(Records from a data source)
[Start of section]

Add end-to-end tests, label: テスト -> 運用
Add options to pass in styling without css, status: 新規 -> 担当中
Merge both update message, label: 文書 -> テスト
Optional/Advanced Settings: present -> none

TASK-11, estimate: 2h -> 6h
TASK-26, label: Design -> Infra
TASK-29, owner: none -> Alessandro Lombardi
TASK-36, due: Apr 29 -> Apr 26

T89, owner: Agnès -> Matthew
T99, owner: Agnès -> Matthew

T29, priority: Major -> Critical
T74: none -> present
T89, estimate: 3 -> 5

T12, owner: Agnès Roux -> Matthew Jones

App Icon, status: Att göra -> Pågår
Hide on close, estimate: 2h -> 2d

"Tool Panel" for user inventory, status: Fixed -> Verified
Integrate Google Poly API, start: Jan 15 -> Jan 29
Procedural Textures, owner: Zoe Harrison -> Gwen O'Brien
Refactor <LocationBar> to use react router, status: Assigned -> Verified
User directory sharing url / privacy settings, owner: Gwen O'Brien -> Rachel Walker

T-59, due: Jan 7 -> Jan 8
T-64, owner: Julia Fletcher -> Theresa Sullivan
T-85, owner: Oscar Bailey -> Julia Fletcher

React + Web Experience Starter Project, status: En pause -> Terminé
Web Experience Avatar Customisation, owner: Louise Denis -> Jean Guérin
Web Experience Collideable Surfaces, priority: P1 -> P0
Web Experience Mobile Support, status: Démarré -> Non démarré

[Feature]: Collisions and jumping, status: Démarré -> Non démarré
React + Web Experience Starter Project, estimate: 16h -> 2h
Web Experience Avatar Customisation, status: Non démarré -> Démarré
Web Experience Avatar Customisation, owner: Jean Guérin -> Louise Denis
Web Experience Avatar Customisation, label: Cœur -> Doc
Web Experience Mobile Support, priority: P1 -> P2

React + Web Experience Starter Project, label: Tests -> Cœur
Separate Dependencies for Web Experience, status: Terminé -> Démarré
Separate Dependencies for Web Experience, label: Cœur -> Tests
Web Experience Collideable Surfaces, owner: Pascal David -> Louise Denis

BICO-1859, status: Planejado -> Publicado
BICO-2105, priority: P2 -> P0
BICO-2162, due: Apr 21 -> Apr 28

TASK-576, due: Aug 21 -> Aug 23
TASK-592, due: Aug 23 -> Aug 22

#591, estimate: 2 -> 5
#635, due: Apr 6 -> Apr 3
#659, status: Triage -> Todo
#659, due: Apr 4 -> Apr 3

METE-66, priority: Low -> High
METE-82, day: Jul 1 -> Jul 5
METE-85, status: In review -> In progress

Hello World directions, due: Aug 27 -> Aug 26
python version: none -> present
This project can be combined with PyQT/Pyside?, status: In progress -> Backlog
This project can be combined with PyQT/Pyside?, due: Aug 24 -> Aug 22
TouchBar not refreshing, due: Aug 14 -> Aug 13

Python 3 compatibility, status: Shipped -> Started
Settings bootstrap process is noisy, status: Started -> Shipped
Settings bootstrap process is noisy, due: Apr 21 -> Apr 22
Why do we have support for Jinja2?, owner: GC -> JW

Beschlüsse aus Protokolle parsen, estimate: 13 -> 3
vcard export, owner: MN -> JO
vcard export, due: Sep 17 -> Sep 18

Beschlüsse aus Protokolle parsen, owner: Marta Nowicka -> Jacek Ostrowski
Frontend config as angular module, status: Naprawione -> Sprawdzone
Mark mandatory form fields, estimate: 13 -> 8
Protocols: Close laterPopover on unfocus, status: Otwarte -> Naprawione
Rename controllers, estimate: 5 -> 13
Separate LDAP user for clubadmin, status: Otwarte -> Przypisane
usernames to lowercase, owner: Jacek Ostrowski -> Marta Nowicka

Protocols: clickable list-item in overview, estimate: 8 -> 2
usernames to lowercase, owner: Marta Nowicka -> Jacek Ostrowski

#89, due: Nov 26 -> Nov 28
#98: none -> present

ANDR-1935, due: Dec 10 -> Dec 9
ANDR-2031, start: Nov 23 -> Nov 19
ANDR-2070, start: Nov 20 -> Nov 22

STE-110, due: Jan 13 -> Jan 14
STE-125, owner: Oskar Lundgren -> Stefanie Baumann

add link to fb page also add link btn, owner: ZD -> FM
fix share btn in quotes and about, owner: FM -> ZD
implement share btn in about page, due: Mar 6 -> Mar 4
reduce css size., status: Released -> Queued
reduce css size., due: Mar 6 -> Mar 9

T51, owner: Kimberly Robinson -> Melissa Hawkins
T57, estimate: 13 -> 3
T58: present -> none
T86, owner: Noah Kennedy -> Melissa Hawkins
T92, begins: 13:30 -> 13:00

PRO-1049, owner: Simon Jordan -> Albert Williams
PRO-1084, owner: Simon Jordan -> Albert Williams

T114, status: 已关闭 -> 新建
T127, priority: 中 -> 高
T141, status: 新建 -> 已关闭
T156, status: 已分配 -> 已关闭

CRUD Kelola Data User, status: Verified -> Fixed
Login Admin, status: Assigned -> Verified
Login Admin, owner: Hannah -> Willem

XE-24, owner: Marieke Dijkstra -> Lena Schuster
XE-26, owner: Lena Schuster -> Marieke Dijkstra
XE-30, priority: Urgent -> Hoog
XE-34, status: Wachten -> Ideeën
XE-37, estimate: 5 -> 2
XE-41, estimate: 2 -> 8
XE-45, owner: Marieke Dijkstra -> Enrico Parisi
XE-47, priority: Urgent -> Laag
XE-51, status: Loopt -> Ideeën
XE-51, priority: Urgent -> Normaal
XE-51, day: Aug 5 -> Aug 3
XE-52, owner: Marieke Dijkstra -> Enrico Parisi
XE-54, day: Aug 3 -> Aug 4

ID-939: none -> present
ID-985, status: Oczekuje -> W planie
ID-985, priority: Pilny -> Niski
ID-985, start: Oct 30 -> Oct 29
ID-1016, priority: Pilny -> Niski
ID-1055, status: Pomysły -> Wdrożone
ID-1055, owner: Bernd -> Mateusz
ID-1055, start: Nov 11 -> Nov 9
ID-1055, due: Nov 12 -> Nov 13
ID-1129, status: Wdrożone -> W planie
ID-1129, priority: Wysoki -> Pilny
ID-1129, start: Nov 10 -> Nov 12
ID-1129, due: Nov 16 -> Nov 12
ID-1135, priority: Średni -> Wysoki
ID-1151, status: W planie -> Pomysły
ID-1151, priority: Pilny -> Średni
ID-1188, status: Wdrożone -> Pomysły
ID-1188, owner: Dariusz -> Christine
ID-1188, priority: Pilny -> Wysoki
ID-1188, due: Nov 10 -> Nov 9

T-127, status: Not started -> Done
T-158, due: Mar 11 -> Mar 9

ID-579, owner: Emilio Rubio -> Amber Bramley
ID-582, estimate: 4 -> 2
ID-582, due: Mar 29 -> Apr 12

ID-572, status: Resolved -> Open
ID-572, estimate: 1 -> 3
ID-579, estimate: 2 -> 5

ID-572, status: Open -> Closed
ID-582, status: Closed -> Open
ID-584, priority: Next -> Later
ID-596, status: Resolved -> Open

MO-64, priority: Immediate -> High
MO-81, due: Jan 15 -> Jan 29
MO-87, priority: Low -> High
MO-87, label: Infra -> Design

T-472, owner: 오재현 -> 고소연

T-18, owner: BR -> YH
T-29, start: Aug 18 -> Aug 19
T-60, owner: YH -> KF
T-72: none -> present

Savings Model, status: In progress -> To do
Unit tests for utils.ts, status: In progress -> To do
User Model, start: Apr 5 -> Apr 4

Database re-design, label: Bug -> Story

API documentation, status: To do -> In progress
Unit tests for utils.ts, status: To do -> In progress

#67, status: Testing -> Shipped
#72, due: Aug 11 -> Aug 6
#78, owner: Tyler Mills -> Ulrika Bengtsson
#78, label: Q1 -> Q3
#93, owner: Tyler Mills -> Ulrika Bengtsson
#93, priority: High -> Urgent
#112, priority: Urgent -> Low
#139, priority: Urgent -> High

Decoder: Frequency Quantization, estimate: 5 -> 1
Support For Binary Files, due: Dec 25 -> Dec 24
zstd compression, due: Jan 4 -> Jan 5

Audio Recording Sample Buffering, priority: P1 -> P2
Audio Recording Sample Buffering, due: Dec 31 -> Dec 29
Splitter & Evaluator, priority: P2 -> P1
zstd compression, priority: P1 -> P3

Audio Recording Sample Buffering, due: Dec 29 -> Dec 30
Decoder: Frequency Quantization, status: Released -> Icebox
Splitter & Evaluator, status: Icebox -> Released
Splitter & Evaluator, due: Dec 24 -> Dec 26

[End of section]

### Exercise prompt
Emit only the final stretch of the records: the line containing "Audio Recording Sample Buffering, priority: P1" through the end, each line exactly as it stands.

### Expected answer
Audio Recording Sample Buffering, priority: P1 -> P2
Audio Recording Sample Buffering, due: Dec 31 -> Dec 29
Splitter & Evaluator, priority: P2 -> P1
zstd compression, priority: P1 -> P3

Audio Recording Sample Buffering, due: Dec 29 -> Dec 30
Decoder: Frequency Quantization, status: Released -> Icebox
Splitter & Evaluator, status: Icebox -> Released
Splitter & Evaluator, due: Dec 24 -> Dec 26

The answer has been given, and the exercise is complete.